Ich muss losgehen. Ich weiß nicht, wohin, nicht, was ich einpacken soll, aber ich muss losgehen.

Ich muss vertrocknete Gärten durchlaufen und aufhören darüber zu staunen, wie sich Strohstoppeln in meine Fußsohlen bohren. Wenn man aufhört, sich darüber zu wundern, fühlt sich auch das Gleißen der Sonne auf der verbrannten Haut wie ein Windhauch an.

Es riecht nach Bitterorangen und nach trockener Erde und ein bisschen nach dir.

Vorbei an verwitterten Zaunbrettern und im Schatten dösenden, dünnen Katzen mit wachen Augen – es gibt keinen Grund stehenzubleiben, solange ich dein Herz schlagen hören kann.

Wenn ich müde werde, trägt mich die Erinnerung an Musik und ein bisschen trage ich mich selbst. Es sind keine Töne hier draußen, nur das kraftvolle, rhythmische Aneinanderschlagen von Zitronenfalterflügeln und dein Flüstern in meinem Kopf.

Ich laufe und ich laufe und will nichts essen außer Kirschen und nichts trinken außer dann und wann einen Wassertropfen, der von einem Blatt in meinen Mund fällt, um sich dort mit den Gedanken und den Kirschen zu einem Brei zu verbinden, der Bauch und Kopf gleichermaßen mit zärtlicher, süßer Schwere füllt.

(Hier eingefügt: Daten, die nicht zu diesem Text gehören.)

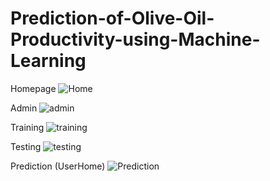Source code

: # Prediction-of-Olive-Oil-Productivity-using-Machine-Learning
Homepage
![Home](https://user-images.githubusercontent.com/72200498/124057677-8ee67a80-da45-11eb-85c0-b98acf6503ae.JPG)


Admin
![admin](https://user-images.githubusercontent.com/72200498/124057748-b2a9c080-da45-11eb-9fc3-4d486221f00d.JPG)


Training
![training](https://user-images.githubusercontent.com/72200498/124057766-bc332880-da45-11eb-85fb-8319666a99b7.JPG)


Testing
![testing](https://user-images.githubusercontent.com/72200498/124057771-c1907300-da45-11eb-86e6-7b30e969b70c.JPG)


Prediction (UserHome)
![Prediction](https://user-images.githubusercontent.com/72200498/124057797-ca814480-da45-11eb-91ad-1a0a428c415a.JPG)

Und während die Fische in den nur mehr halb gefüllten Bächen Lieder von Cowboys und Träumen singen, laufe ich weiter und versuche, mit mir selbst im Gleichschritt zu gehen. Mein Atem brennt dein Bild in die stehende Luft, und manchmal verschwimmt es zu flirrenden Luftschlieren, in die ich mit dem Finger Nachrichten schreibe. An dich. An mich. An den Sommer.